Ti West’s X trilogy has earned itself a special place in the modern horror scene, taking clear inspiration from scary movie classics and wearing them on its sleeves, yet carving an original lane to call its own at the same time.
MaXXXine concludes this delightfully twisted triple feature by trading out the rural setting and technicolor pastiche of Pearl and the grindhouse nastiness of X for an 80s drenched crime thriller in the heart of Hollywood. It’s the messiest of the three films, tripping over itself a bit tonally, but still delivers a bloody and satisfying ending for fans of this particular sinful tale.
While you technically don’t need to have seen the 1910s-set prequel Pearl (although you’d sorely be missing out), you should probably familiarize yourself with the late 1970s action of X before jumping into MaXXXine. The movie picks up six years after the grisly events on that infamous Texas farm - an incident now dubbed “The Texas Pornstar Massacre” - and follows lone survivor Maxine Minx (Mia Goth) as she tries to make it big in the city of Los Angeles.
Maxine is still haunted by her brush with death and the loss of her friends, but that doesn’t stop her from walking into every audition as if she owns the place. In fact, channeling that pain and fear from the past only seems to help her acting. Radiating an intimidating yet captivating aura of self-confidence, Maxine is determined to make a name for herself in Hollywood no matter what. And she just might be about to get her chance.

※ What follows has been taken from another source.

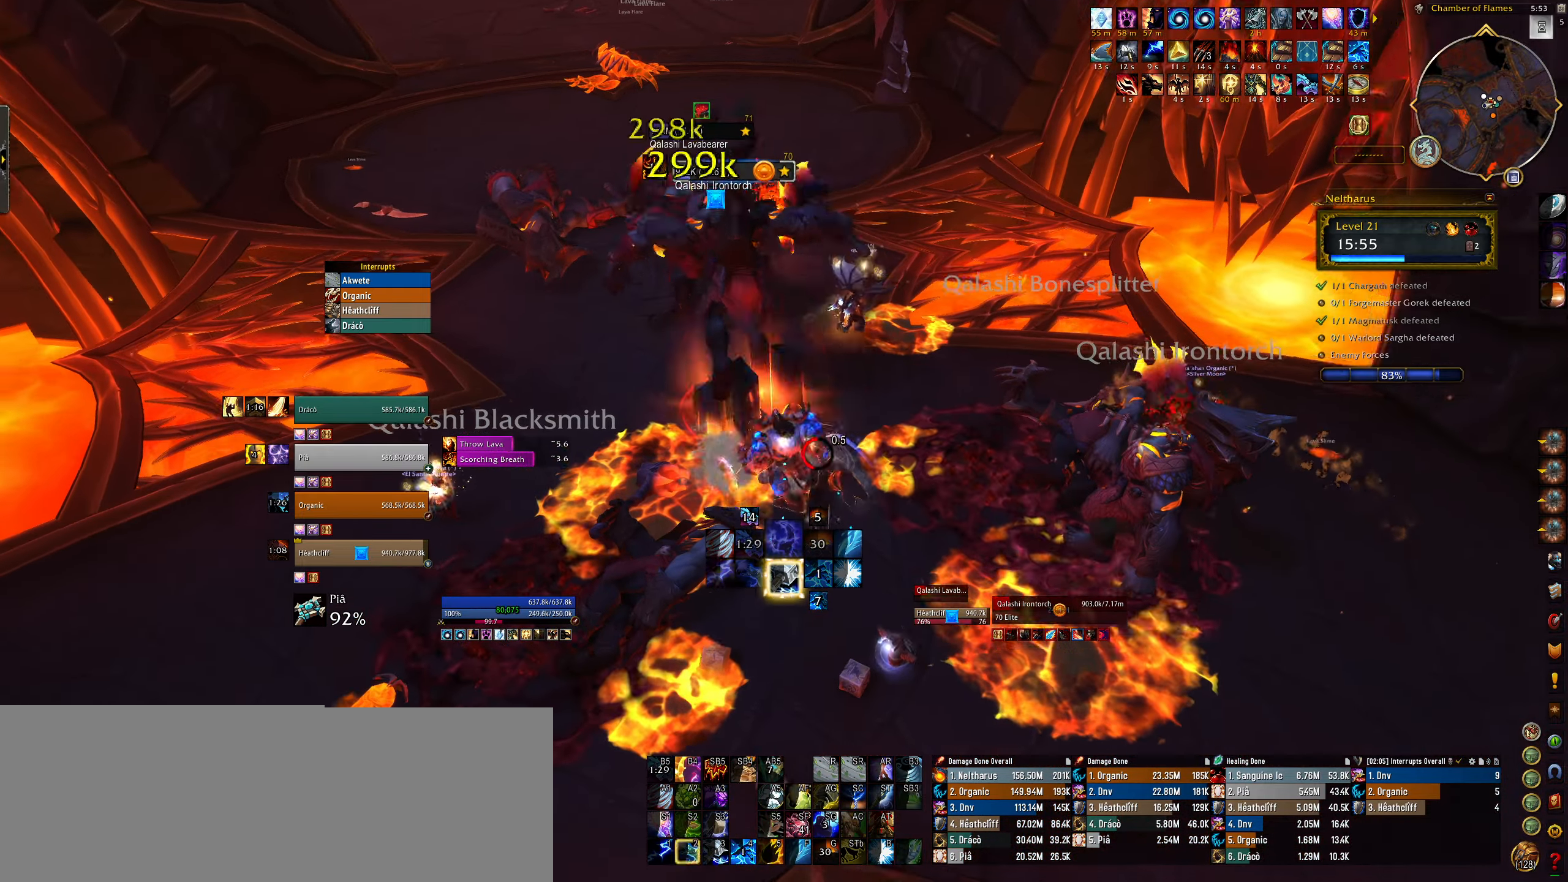
{"keys": [], "mouse": ["left", "right"], "events": [[34, "2", "up"], [34, "q", "up"]]}
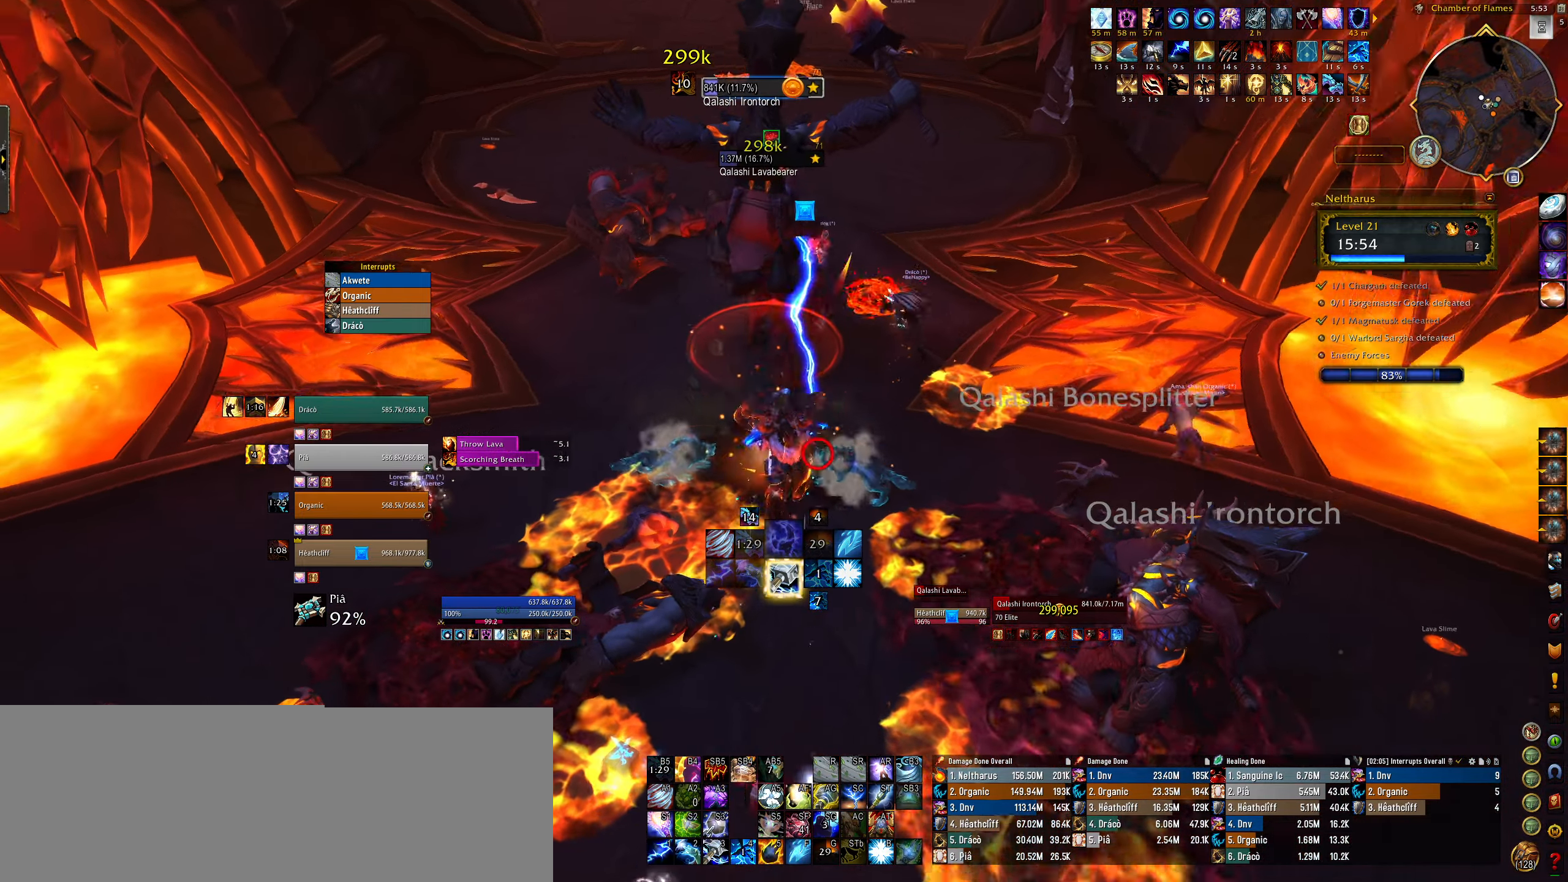
{"keys": ["4", "q"], "mouse": ["right"], "events": [[34, "4", "down"], [100, "q", "down"], [134, "4", "up"], [250, "4", "down"], [350, "4", "up"], [367, "mouse_left", "up"], [467, "4", "down"]]}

Maxine lands the starring role in an upcoming sequel to a controversial horror movie by esteemed director Elizabeth Bender (Elizabeth Debicki), and it surely seems like real stardom is just around the corner. But when a mysterious and threatening figure arrives with knowledge of her buried past, Maxine’s chance at the good life starts to unravel in terrifying ways.
Goth is just as excellent as ever in the lead role, bringing a newfound and complete sense of assuredness in her final go at the character. Maxine is complicated in the best of ways; she’s a violent and mostly selfish person, but someone that you unabashedly root for throughout. Her story is a compelling one, shown through acts of debaucherous rebellion and encapsulated by the repeated mantra of her televangelist father, “I will not accept a life I do not deserve.”
Whether she’s attacked by a stranger in a dark alley or pestered by a private detective (Kevin Bacon in a hilarious scene-stealing performance), Maxine is anything but helpless. She always finds a way to turn the predator into the prey, and that especially goes for the mysterious person that’s out to get her just when she’s about to become a star. She’ll show them no mercy, and with the help of friends like her agent Teddy Knight (Giancarlo Esposito), her wannabe Night Stalker might have bit off more than they can chew.
Those hoping for the direct kind of slasher horror that West did so well with X might be surprised by the different stylish thrills of MaXXXine. While the film does boast a couple of the year’s most absurdly gory moments, it has much more in common with crime thrillers than horror movies. MaXXXine also shares the same thematic threads of Pearl when it comes to their titular characters, although their approaches to the psychosexual aspects of them are entirely different.
Whichever of the three films ends up being your favorite will vary depending on your tastes, and it’s that exact variety of genres and styles that helps make this trilogy so interesting and compelling. MaXXXine is the most meta of the bunch, using its Hollywood setting to do fun things like stage chase scenes through famous movie sets or directly state how they're trying to make “B-movies with A ideas”. West manages to bring it home with a solid cap to his trio of movies-about-the-movies, winkingly blending strong ideas into a story of exploding heads and testicles. It’s not to be missed.
‘MaXXXine’ is now playing in theaters.